A partir de 2013 as coisas mudaram. As críticas recaem sobre o decreto-lei regulador da Lei do Cinema e sobre os atuais dirigentes do ICA, que se mostram “alérgicos à responsabilidade e desconhecedores do papel regulador que o ICA deve ter no processo [de escolha dos projetos de filmes]”. Segundo os signatários, o ICA transferiu “a tarefa da escolha dos júris para um comité onde estão representados todos os interessados no resultado dos concursos de apoio: associações profissionais, representantes das televisões, representantes dos operadores de audiovisual, entre outros” o que resultou na criação de “um comité corporativo” que indica ao ICA “os nomes dos júris que avaliam os projetos de filmes, num claro conluio de interesses em muitos dos casos entre nomeados e quem nomeia”.

Sistema “promíscuo e viciado”

Os 586 nomes que assinam esta carta — 150 deles portugueses — dizem que o atual Governo está “refém da pressão exercida por operadores da televisão por cabo” e, por isso, “um conjunto muito representativo de realizadores e produtores portugueses manifestou-se contra este sistema promíscuo e viciado, assegurando à tutela que se recusam terminantemente a fazer parte do processo de nomeações: não querem ter influência na nomeação de júris nem aceitam que outros interessados nos resultados dos concursos possam participar do processo”. Pedem transparência na nomeação de júris, “que só pode ser assegurada se a nomeação de júris regressar à exclusiva competência do ICA”. A carta acaba lembrando que “o Cinema Português não é uma questão exclusivamente nacional”.

Há vários anos que algumas associações do setor discordam de que seja a SECA a escolher listas de júris ao Instituto do Cinema e Audiovisual (ICA) e sustentam agora essa oposição com um parecer jurídico, segundo o qual aquela secção especializada tem apenas “funções meramente consultivas” e não pode tomar decisões, incorrendo numa ilegalidade.

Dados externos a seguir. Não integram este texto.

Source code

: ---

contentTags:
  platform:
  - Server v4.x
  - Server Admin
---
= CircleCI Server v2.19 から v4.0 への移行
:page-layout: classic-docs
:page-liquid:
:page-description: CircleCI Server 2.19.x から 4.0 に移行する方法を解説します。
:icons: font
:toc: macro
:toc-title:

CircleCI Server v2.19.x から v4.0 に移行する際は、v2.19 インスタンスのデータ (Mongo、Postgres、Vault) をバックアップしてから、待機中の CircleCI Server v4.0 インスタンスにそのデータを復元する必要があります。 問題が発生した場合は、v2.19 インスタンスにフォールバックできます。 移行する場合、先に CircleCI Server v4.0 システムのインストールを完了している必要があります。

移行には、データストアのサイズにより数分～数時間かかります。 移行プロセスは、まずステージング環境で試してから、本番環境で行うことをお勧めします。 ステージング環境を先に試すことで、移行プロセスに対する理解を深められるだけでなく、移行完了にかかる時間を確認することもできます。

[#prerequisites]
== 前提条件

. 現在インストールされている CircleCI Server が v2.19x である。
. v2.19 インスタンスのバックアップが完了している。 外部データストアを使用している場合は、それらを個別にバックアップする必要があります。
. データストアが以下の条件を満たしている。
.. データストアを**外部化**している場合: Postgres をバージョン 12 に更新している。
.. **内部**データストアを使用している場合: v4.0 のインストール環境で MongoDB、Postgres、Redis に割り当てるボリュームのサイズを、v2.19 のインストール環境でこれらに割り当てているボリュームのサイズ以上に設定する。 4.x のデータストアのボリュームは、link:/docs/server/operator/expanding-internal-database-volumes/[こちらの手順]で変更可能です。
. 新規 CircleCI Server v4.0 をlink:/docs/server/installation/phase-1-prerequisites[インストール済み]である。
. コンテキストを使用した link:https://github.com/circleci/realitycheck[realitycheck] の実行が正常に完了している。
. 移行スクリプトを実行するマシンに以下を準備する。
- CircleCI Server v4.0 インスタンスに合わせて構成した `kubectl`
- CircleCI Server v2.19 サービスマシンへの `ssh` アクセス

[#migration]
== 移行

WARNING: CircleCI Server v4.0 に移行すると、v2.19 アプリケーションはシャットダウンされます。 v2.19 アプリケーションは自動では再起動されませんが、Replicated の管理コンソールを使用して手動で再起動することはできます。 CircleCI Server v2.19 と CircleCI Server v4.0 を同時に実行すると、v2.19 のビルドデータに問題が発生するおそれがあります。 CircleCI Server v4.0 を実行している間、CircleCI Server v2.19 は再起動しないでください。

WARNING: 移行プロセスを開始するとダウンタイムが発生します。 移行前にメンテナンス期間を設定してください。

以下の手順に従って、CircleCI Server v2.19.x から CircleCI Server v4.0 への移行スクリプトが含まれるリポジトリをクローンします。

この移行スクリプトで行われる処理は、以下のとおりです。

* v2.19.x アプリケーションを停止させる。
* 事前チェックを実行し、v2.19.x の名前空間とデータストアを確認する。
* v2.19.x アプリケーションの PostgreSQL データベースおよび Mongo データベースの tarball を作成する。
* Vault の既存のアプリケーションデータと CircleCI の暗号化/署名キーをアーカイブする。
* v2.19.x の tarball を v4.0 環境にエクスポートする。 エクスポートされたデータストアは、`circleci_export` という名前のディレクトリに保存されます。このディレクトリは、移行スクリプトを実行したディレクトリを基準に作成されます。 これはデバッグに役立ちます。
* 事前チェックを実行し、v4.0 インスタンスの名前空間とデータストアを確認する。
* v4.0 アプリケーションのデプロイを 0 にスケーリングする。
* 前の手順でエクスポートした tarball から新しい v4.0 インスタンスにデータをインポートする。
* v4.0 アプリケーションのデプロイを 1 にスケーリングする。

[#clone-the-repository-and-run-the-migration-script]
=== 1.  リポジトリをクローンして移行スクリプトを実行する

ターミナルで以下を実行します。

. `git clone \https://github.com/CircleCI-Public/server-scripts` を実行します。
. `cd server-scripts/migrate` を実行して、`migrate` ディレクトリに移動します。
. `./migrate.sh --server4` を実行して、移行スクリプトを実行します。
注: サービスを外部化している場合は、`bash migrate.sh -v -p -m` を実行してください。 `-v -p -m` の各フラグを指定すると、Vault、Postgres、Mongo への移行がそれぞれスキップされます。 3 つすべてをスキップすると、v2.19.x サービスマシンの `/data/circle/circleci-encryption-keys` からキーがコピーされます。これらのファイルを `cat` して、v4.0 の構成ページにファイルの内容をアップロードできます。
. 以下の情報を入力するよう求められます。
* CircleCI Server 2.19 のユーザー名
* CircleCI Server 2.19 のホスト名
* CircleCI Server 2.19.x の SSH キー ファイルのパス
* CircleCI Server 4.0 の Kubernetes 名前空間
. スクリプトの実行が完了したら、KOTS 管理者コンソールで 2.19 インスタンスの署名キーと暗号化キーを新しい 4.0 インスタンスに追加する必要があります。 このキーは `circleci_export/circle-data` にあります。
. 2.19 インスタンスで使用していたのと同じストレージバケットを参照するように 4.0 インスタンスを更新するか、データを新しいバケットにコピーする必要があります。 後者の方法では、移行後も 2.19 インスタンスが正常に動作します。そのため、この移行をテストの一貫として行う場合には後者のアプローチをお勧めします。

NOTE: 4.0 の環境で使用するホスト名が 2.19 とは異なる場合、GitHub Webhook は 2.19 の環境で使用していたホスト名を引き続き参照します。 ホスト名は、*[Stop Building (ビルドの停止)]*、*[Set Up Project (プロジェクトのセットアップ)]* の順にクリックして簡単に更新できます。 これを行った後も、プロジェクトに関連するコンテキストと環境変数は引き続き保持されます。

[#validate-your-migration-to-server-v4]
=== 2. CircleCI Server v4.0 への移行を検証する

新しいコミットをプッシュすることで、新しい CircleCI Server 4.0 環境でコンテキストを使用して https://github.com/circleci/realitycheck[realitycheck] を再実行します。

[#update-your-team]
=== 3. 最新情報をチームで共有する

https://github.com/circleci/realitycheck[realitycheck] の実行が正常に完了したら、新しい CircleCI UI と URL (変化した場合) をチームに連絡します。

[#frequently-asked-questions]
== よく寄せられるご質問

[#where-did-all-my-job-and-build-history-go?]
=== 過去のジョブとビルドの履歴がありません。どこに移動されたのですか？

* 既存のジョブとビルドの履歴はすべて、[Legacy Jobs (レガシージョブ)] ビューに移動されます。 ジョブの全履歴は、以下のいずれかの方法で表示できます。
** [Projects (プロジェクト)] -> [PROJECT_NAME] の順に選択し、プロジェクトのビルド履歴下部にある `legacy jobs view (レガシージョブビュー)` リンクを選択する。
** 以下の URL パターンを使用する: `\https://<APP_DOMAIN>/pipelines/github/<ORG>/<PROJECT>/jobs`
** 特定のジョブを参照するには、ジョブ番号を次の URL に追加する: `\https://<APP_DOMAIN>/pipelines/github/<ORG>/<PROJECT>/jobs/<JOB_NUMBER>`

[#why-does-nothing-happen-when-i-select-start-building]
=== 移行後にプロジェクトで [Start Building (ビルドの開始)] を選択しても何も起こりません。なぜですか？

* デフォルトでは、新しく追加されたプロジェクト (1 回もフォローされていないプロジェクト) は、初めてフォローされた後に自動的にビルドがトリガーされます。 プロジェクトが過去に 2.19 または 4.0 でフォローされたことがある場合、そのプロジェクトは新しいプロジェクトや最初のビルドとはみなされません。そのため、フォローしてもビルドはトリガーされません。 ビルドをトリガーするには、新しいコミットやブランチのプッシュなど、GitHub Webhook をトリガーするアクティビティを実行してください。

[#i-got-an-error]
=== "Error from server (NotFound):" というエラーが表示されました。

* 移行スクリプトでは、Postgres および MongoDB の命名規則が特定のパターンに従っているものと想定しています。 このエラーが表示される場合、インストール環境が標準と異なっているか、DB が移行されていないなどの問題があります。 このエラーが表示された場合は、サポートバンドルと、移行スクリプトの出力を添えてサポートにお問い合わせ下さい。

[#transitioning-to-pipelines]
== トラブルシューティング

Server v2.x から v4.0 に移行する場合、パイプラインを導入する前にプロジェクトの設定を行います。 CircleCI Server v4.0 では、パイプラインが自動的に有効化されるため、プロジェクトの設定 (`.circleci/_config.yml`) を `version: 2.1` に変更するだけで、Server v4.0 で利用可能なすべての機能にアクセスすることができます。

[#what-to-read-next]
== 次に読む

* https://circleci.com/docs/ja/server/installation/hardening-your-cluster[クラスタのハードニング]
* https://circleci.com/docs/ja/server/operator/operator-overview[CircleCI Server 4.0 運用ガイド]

Com o processo legislativo ainda em curso, o calendário de concursos de apoio ao cinema e audiovisual de 2017 não foi ainda publicado, nem o ICA divulgou a declaração anual de prioridades. No início de janeiro, num esclarecimento enviado à agência Lusa, o ICA explicava que tenciona abrir concursos até ao final de março.

A 7 de fevereiro, segundo a Lusa, o secretário de Estado da Cultura, Miguel Honrado, garantiu que “não se esgotou” o diálogo com as associações que contestam a nova regulamentação e que o processo ainda não está fechado.

Miguel Honrado referiu que a SECA “continua a ser sobretudo um organismo de aconselhamento do secretário do Estado e do ministro da Cultura”, cujas propostas de composição de júris para a análise dos concursos não têm caráter vinculativo, o que está apenas reservado ao Governo. O protesto ganhou maior dimensão durante o Festival de Berlim — que ainda decorre — onde os representantes do cinema nacional se recusaram a participar num jantar com o secretário de Estado da Cultura. Este domingo publicaram esta carta de protesto, que foi divulgada também no jornal Libération.

Nomes internacionais juntam-se ao protesto

A lista de pessoas do cinema internacional que se juntaram ao protesto é vasta e conta com nomes como o Aki Kaurismaki, realizador finlandês que reside em Portugal e que assinou filmes como “Le Havre”, Agnès Jaoui, atriz, realizadora, guionista e cantora, conhecida pelo seu papel em “Um Ar de Família”, guionista de “Smoking/Not Smoking” e “O Gosto dos Outros”. Apichatpong Weerasethakul também assina a carta. O realizador tailandês venceu a Palma de Ouro em Cannes com “O Tio Boonmee que se Lembra das Suas Vidas Anteriores”.

Da lista constam ainda Frédéric Bonnaud, diretor da Cinemateca Francesa, Dennis Lim, diretor artístico do Festival de Cinema de Nova Iorque, Sylvie Pras diretora do serviço de cinema do Centre Pompidou, Barbet Schroeder, realizador de origem iraniana radicado em França. Outros nomes conhecidos são o de Christophe Honoré, escritor, argumentista e realizador francês considerado pela crítica o herdeiro da Nouvelle Vague, do realizador espanhol Pedro Almodóvar, Philippe Garrel, realizador francês ou Todd Solondz, realizador e guionista norte-americano.